HugeBosomGooner.London
I grew up in a house where magazines with softcore porn were left lying around. Stuff like Playboy and a few other titles that were similar. It’s now, in my early 40s, how I fully realise this warped my sexuality from a young age and I never stood a chance.
I first saw hardcore porn at a neighbour’s house with the other kids when I was about ten. I didn’t understand what I was seeing, but I was fascinated. I started building up a porn collection of my own through high school. This was pre-internet, so I built it up when and where I could. By the time I got my first girlfriend at 16 I was a little bit scared of girls and somewhat porn indoctrinated. She was extremely sexually aggressive, and I wasn’t ready for it. I never managed to get an erection with her. We never had sex. My dad got the internet at his place and it was my first exposure to online porn. When I knew he’d be out for the day, I would go around and wank as much as I could. This was only possible about once every two weeks, and the need to fit as much wanking as possible into these 4-hour windows meant I ended up learning to edge myself. This is probably the moment when I was truly fucked – the pleasure of endless edging meant I was lost to porn, permanently. I would download tons of 5 second clips, look up endless pics, and wank myself stupid until I’d squirt into some tissues and delete all the evidence. When I moved out during university, I began buying inflatable sex dolls. I had a collection of porn magazines and VHS tapes, all focussed on massive boobs, and two sex dolls. I would put on a VHS, lay the magazines out around my bedroom, and have a threesome with my dolls. Other guys my age were dating and having sex with real women.
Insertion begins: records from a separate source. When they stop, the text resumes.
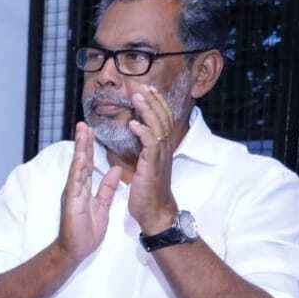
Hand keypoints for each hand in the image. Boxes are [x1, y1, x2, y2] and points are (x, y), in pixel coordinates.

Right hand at [55, 122, 121, 261]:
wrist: (75, 250)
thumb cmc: (85, 232)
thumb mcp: (102, 206)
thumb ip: (107, 188)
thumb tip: (115, 170)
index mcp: (82, 188)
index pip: (87, 164)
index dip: (89, 147)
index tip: (92, 131)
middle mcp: (75, 187)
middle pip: (80, 160)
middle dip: (83, 141)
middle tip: (84, 123)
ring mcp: (72, 192)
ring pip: (77, 166)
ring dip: (80, 148)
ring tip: (82, 131)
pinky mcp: (71, 200)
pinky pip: (76, 180)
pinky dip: (78, 166)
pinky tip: (81, 155)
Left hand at [126, 84, 179, 234]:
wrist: (155, 211)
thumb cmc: (148, 191)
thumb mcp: (147, 165)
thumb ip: (145, 149)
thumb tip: (139, 134)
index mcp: (162, 148)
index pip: (162, 119)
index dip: (156, 103)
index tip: (148, 89)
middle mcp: (164, 149)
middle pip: (163, 118)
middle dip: (153, 100)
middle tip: (143, 86)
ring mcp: (160, 157)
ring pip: (158, 127)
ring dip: (147, 110)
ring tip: (137, 97)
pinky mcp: (152, 166)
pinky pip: (150, 145)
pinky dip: (143, 132)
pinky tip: (133, 123)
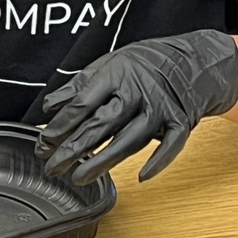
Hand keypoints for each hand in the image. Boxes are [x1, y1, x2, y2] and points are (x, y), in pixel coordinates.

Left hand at [35, 30, 237, 184]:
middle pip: (101, 124)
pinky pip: (171, 145)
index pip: (83, 103)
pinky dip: (158, 161)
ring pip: (130, 139)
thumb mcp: (109, 63)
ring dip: (103, 161)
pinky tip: (141, 177)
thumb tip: (50, 106)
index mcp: (116, 73)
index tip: (43, 142)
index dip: (60, 125)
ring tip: (78, 177)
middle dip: (73, 147)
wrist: (193, 60)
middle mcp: (138, 91)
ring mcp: (161, 108)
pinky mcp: (181, 122)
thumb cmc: (146, 63)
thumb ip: (79, 85)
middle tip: (52, 166)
Eventually I got the internet set up at home, and it was over for me. I would spend night after night edging, barely able to believe that so much pleasure was possible, the sensations in my erect penis totally taking over my priorities. I would rush home from work to wank every night. I would wank in the morning, sometimes being late for work. My obsession with huge boobs was getting worse, and I finally began admitting to myself that I had an incest kink. Soon I was also edging for teen girls, and I wasn’t just wanking for mothers with huge tits… I was also wanking for skinny daughters, too. My masturbation habits were getting weirder… I started making funny noises and pulling strange faces when I wanked. I don’t know why, it just felt good… like a release. Like I was somehow giving into the pleasure. Conscious thought was disappearing and pure insane pleasure was taking over. Eventually I found out that other people did this too, and there’s a name for it: gooning.
At this point, I can goon just at the thought of porn addiction. I get off on conversations about compulsive masturbation. The worse an addict is, the hotter it is. I don’t need porn to get off, although that’s still the preferred method… I can jerk off while just thinking about how badly I need it. It’s been over thirty years since I saw my first hardcore porn, and I’ve accepted that I’m a porn addict for life, and I need viagra and cialis to have sex with actual people. I love being rough and dominant during sex, but when I wank, I’m a stupid, helpless, weak addict… just how I like it.